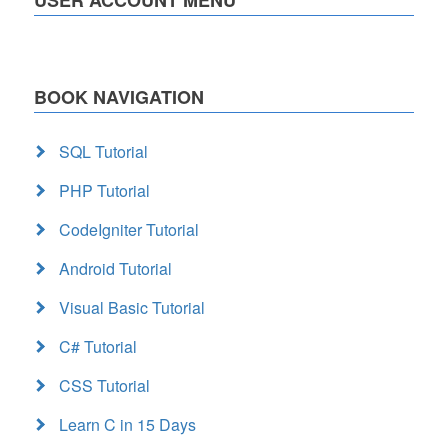
BOOK NAVIGATION
SQL Tutorial
PHP Tutorial
CodeIgniter Tutorial
Android Tutorial
Visual Basic Tutorial
C# Tutorial
CSS Tutorial
Learn C in 15 Days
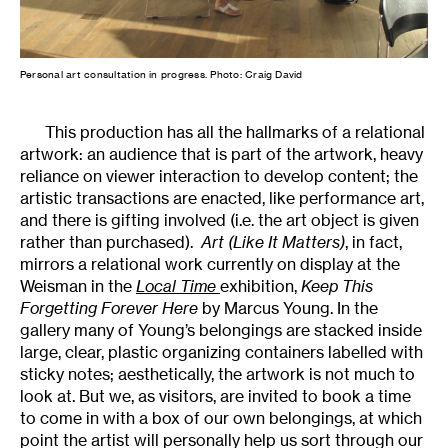
Personal art consultation in progress. Photo: Craig David
This production has all the hallmarks of a relational
artwork: an audience that is part of the artwork, heavy
reliance on viewer interaction to develop content; the
artistic transactions are enacted, like performance art,
and there is gifting involved (i.e. the art object is given
rather than purchased).
Art (Like It Matters)
, in fact,
mirrors a relational work currently on display at the
Weisman in the
Local Time
exhibition,
Keep This
Forgetting Forever Here
by Marcus Young. In the
gallery many of Young’s belongings are stacked inside
large, clear, plastic organizing containers labelled with
sticky notes; aesthetically, the artwork is not much to
look at. But we, as visitors, are invited to book a time
to come in with a box of our own belongings, at which
point the artist will personally help us sort through our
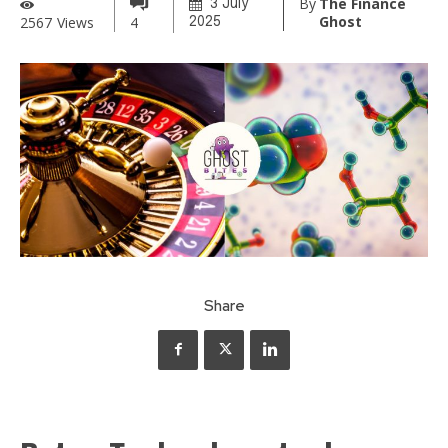
By
The Finance
3 July
Ghost
2567
Views
4
2025
Share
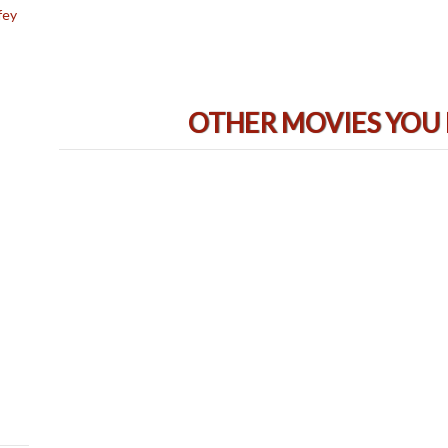
fey
OTHER MOVIES YOU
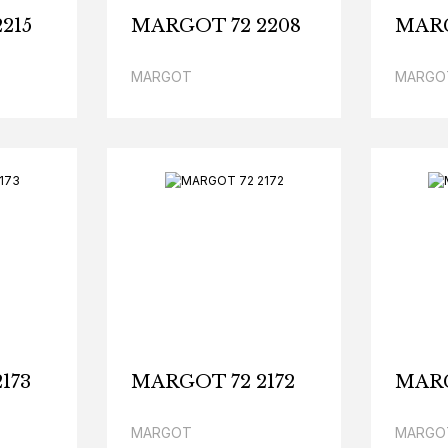
215
MARGOT 72 2208
MARG
MARGOT
MARGO
173
MARGOT 72 2172
MARG
MARGOT
MARGO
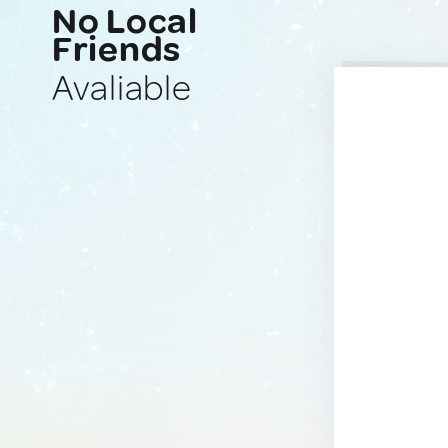
No Local
Friends
Avaliable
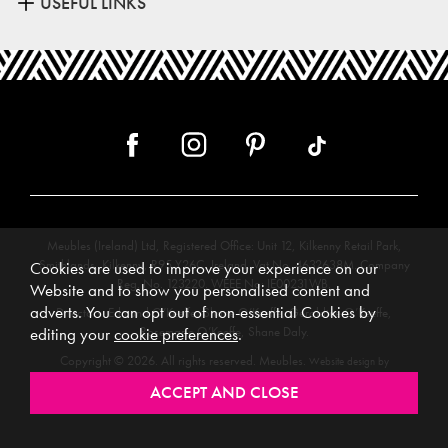
USEFUL LINKS
Meubles (Ireland) Ltd, Registered Office: Unit 12, Kilkenny Retail Park,
Smithlands, Kilkenny, R95 Y26C, Ireland. Vat No. 4632638M. Company
Cookies are used to improve your experience on our
Reg. No. 123220. WEEE No: IE00231WB.
Website and to show you personalised content and
adverts. You can opt out of non-essential Cookies by
Directors: Edmund O’Keeffe, Shane O’Keeffe, Geraldine O’Keeffe,
Rosemarie O’Keeffe, Shane Daly.
editing your
cookie preferences
.
Copyright © 2026. All rights reserved. Meubles.
Website design by
.
Iconography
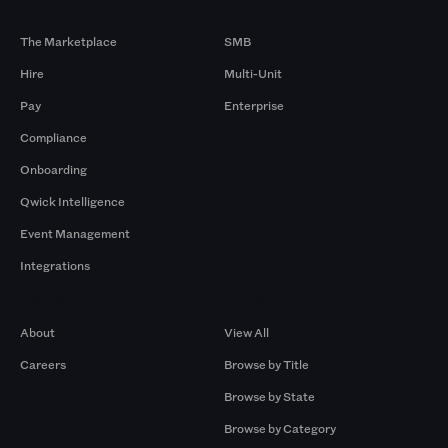
Products
By Size
The Marketplace
SMB
Hire
Multi-Unit
Pay
Enterprise
Compliance
Onboarding
Qwick Intelligence
Event Management
Integrations
Company
Browse by Pros
About
View All
Careers
Browse by Title
Browse by State
Browse by Category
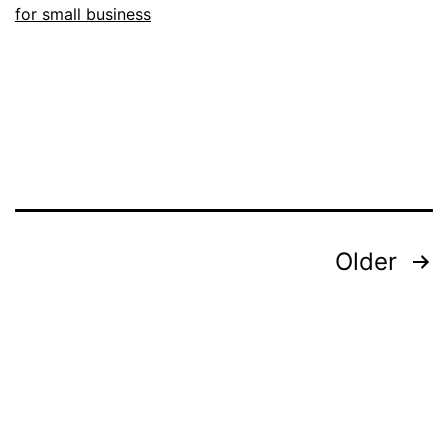
for small business
Posts
Older
pagination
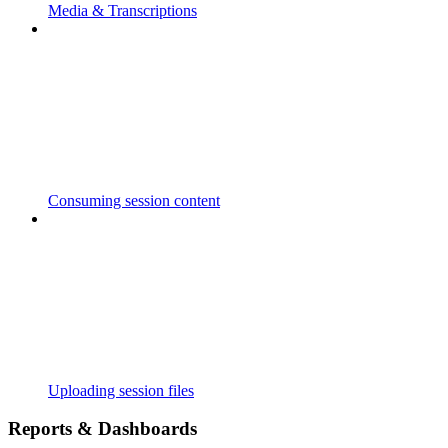
Media & Transcriptions
Consuming session content
Uploading session files
Reports & Dashboards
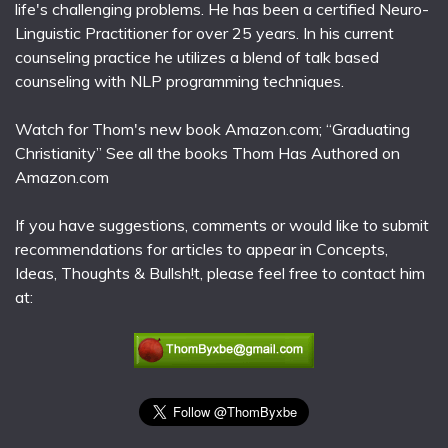
life's challenging problems. He has been a certified Neuro-
Linguistic Practitioner for over 25 years. In his current
counseling practice he utilizes a blend of talk based
counseling with NLP programming techniques.
Watch for Thom's new book Amazon.com; “Graduating
Christianity” See all the books Thom Has Authored on
Amazon.com
If you have suggestions, comments or would like to submit
recommendations for articles to appear in Concepts,
Ideas, Thoughts & Bullsh!t, please feel free to contact him
at:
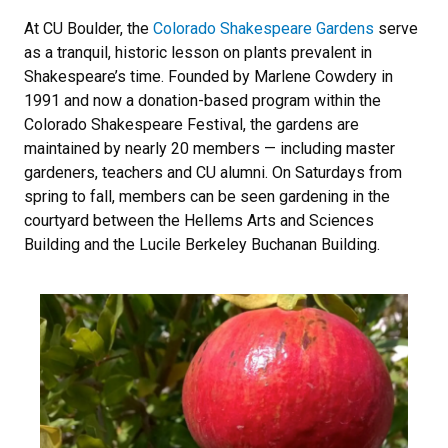
At CU Boulder, the
Colorado Shakespeare Gardens
serve
as a tranquil, historic lesson on plants prevalent in
Shakespeare’s time. Founded by Marlene Cowdery in
1991 and now a donation-based program within the
Colorado Shakespeare Festival, the gardens are
maintained by nearly 20 members — including master
gardeners, teachers and CU alumni. On Saturdays from
spring to fall, members can be seen gardening in the
courtyard between the Hellems Arts and Sciences
Building and the Lucile Berkeley Buchanan Building.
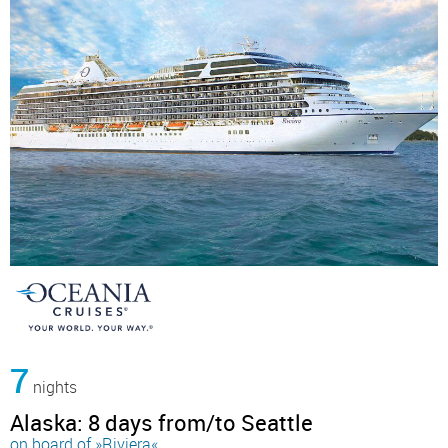
7
nights
Alaska: 8 days from/to Seattle
on board of »Riviera«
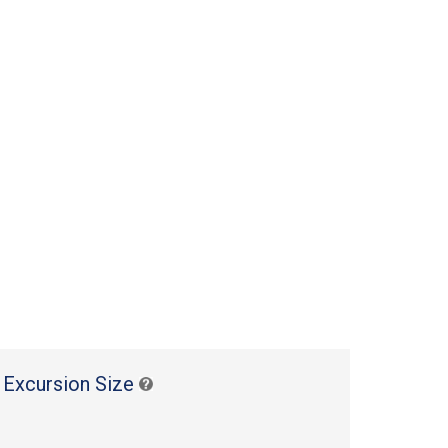
 Excursion Size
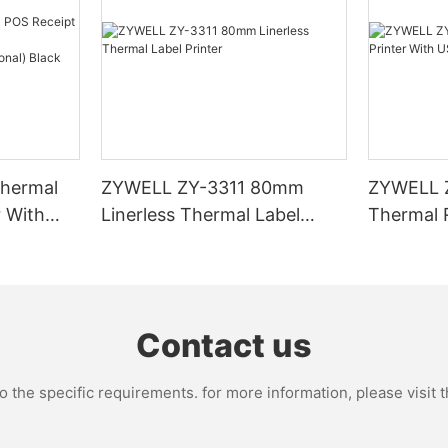
hermal
ZYWELL ZY-3311 80mm
ZYWELL 
r With
Linerless Thermal Label
Thermal R
I/BT(opt
Printer
USB+WIFI
Contact us
the specific requirements. for more information, please visit th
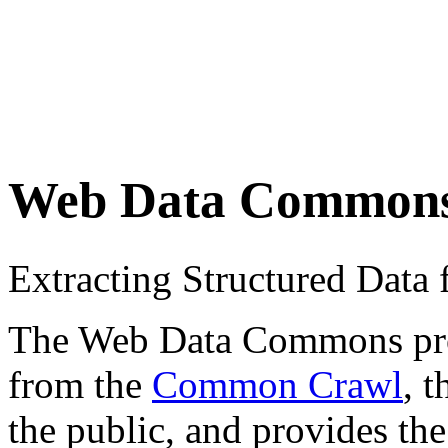
Web Data Common
Extracting Structured Dat
The Web Data Commons proje
from the
Common Crawl
, 
the public, and provides the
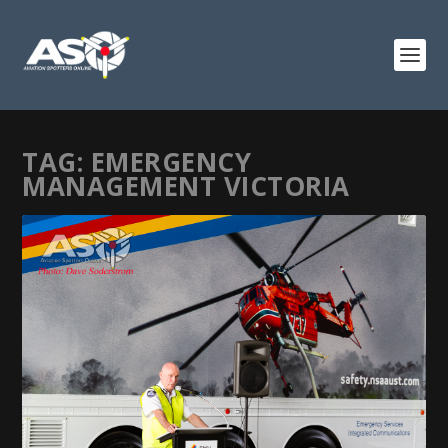
TAG:
EMERGENCY
MANAGEMENT VICTORIA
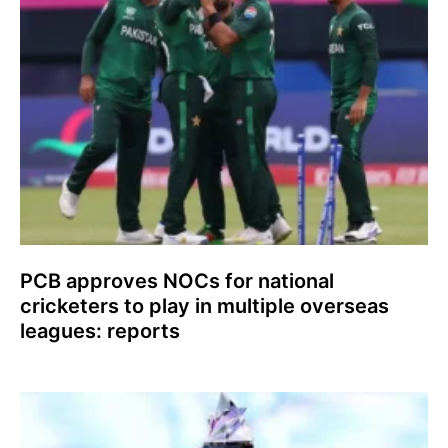
PCB approves NOCs for national
cricketers to play in multiple overseas
leagues: reports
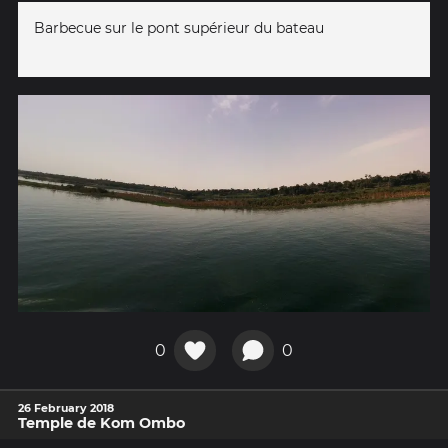
Barbecue sur le pont supérieur du bateau
0
0
26 February 2018
Temple de Kom Ombo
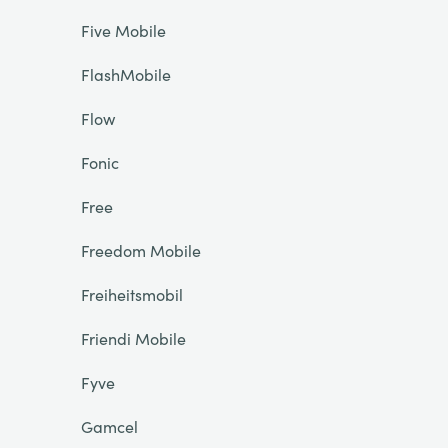
Five Mobile
FlashMobile
Flow
Fonic
Free
Freedom Mobile
Freiheitsmobil
Friendi Mobile
Fyve
Gamcel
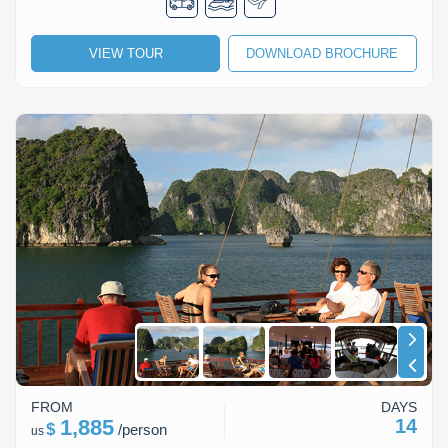
Lai Chau
VIEW TOUR
DOWNLOAD BROCHURE
Lan Ha Bay
Son La
FROM
DAYS
1,885
14
$
/
person
us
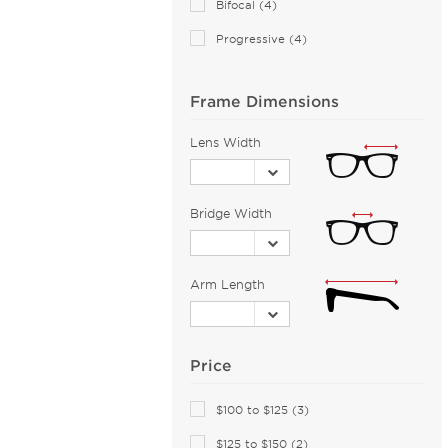
Bifocal (4)
Armani Exchange (51)
Progressive (4)
Arnette (45)
AZZEDINE ALAIA (14)
Frame Dimensions
Balenciaga (72)
Bally (1)
Lens Width
Balmain (15)
Banana Republic (2)
Bridge Width
Barloon (26)
Bebe (45)
Bejune (17)
Arm Length
Biggu (2)
BMW (1)
Price
Bobbi Brown (1)
Bolle by Bushnell (1)
$100 to $125 (3)
Bolon (1)
$125 to $150 (2)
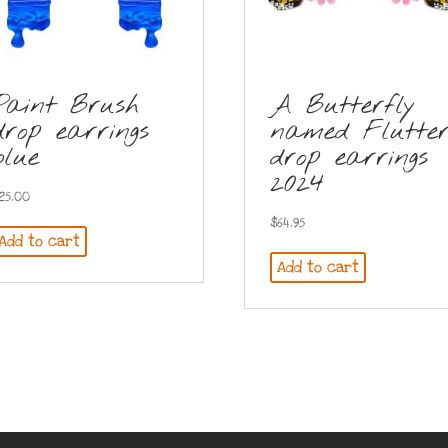
Paint Brush
A Butterfly
drop earrings
named Flutte
blue
drop earrings
2024
25.00
$
64.95
Add to cart
Add to cart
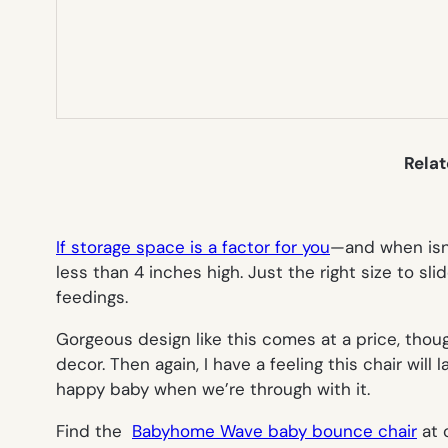
Rela
If storage space is a factor for you
—and when isn’
less than 4 inches high. Just the right size to sl
feedings.
Gorgeous design like this comes at a price, thou
decor. Then again, I have a feeling this chair wil
happy baby when we’re through with it.
Find the
Babyhome Wave baby bounce chair
at 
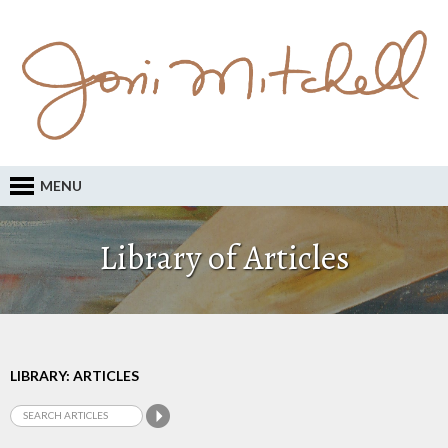
MENU
Library of Articles
LIBRARY: ARTICLES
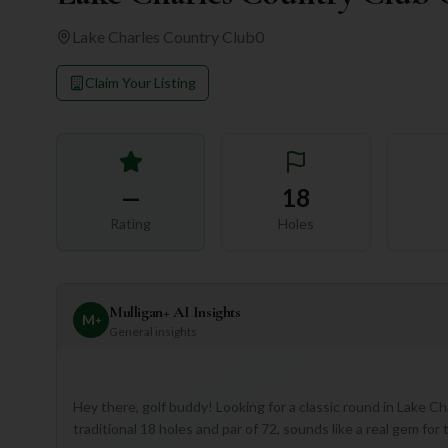
Lake Charles Country Club
0
Claim Your Listing
—
18
Rating
Holes
Mulligan+ AI Insights
M
+
General insights
Hey there, golf buddy! Looking for a classic round in Lake C
traditional 18 holes and par of 72, sounds like a real gem f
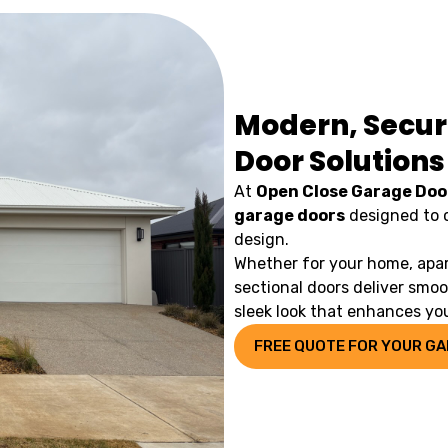
Modern, Secur
Door Solutions
At
Open Close Garage Doo
garage doors
designed to 
design.
Whether for your home, apar
sectional doors deliver smo
sleek look that enhances you
FREE QUOTE FOR YOUR G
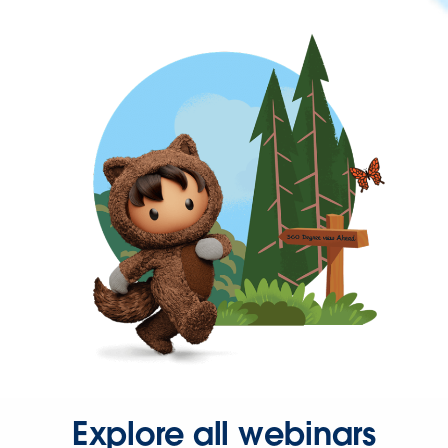
Explore all webinars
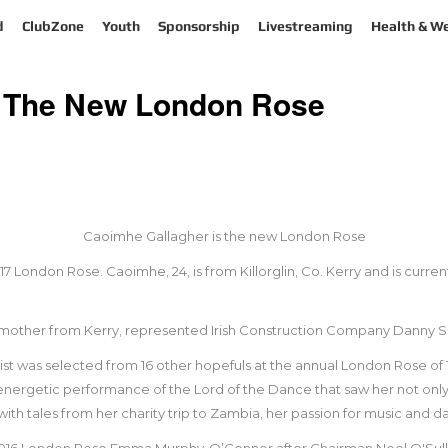
d
ClubZone
Youth
Sponsorship
Livestreaming
Health & We
s The New London Rose
Caoimhe Gallagher is the new London Rose
London Rose. Caoimhe, 24, is from Killorglin, Co. Kerry and is current
mother from Kerry, represented Irish Construction Company Danny Su
ist was selected from 16 other hopefuls at the annual London Rose of 
nergetic performance of the Lord of the Dance that saw her not only
h tales from her charity trip to Zambia, her passion for music and dan
016 London Rose Emma Murphy-O’Connor after Chairman Noel O'Sulli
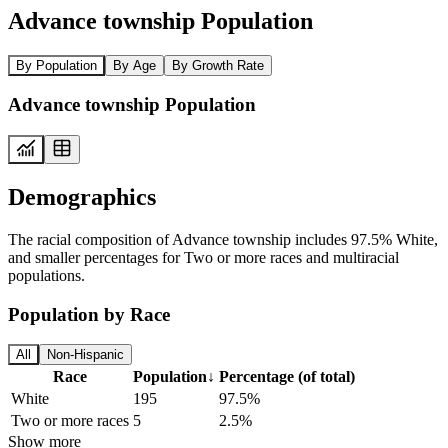
Advance township Population
By Population
By Age
By Growth Rate
Advance township Population
Demographics
The racial composition of Advance township includes 97.5% White,
and smaller percentages for Two or more races and multiracial
populations.
Population by Race
All
Non-Hispanic
Race
Population
↓
Percentage (of total)
White
195
97.5%
Two or more races
5
2.5%
Show more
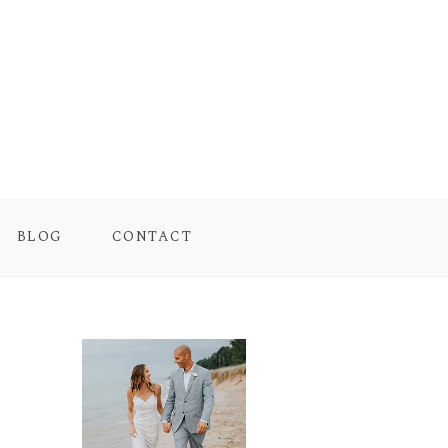
BLOG
CONTACT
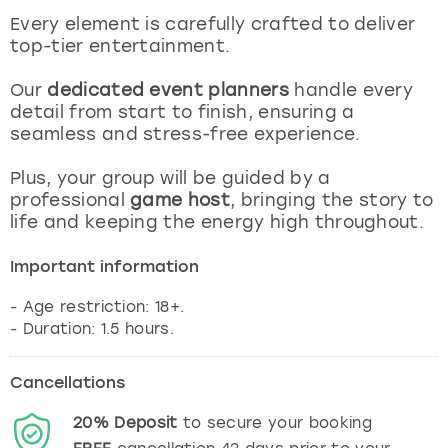
View more
Every element is carefully crafted to deliver
top-tier entertainment.
Our
dedicated event planners
handle every
detail from start to finish, ensuring a
seamless and stress-free experience.
Plus, your group will be guided by a
professional
game host
, bringing the story to
life and keeping the energy high throughout.
Important information
- Age restriction: 18+.
Cancellations
20%
Deposit
to secure your booking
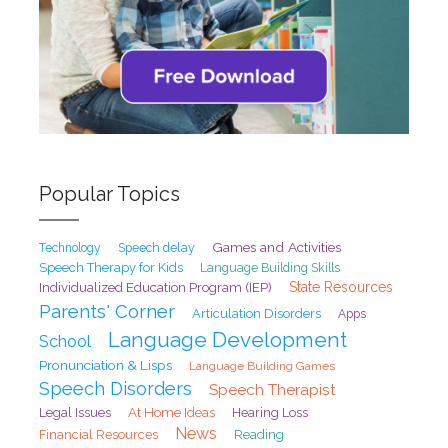
Popular Topics
Games and Activities
Speech delay
Technology
Speech Therapy for Kids
Language Building Skills
State Resources
Individualized Education Program (IEP)
Parents' Corner
Articulation Disorders
Apps
Language Development
School
Pronunciation & Lisps
Language Building Games
Speech Disorders
Speech Therapist
At Home Ideas
Legal Issues
Hearing Loss
News
Financial Resources
Reading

## EXERCISE REQUIREMENTS
In the data, copy verbatim every line from the line with "Personal art consultation" to the line with "artistic transactions are", including both of those lines.

## RESPONSE BOX
Personal art consultation in progress. Photo: Craig David
This production has all the hallmarks of a relational
artwork: an audience that is part of the artwork, heavy
reliance on viewer interaction to develop content; the
artistic transactions are enacted, like performance art,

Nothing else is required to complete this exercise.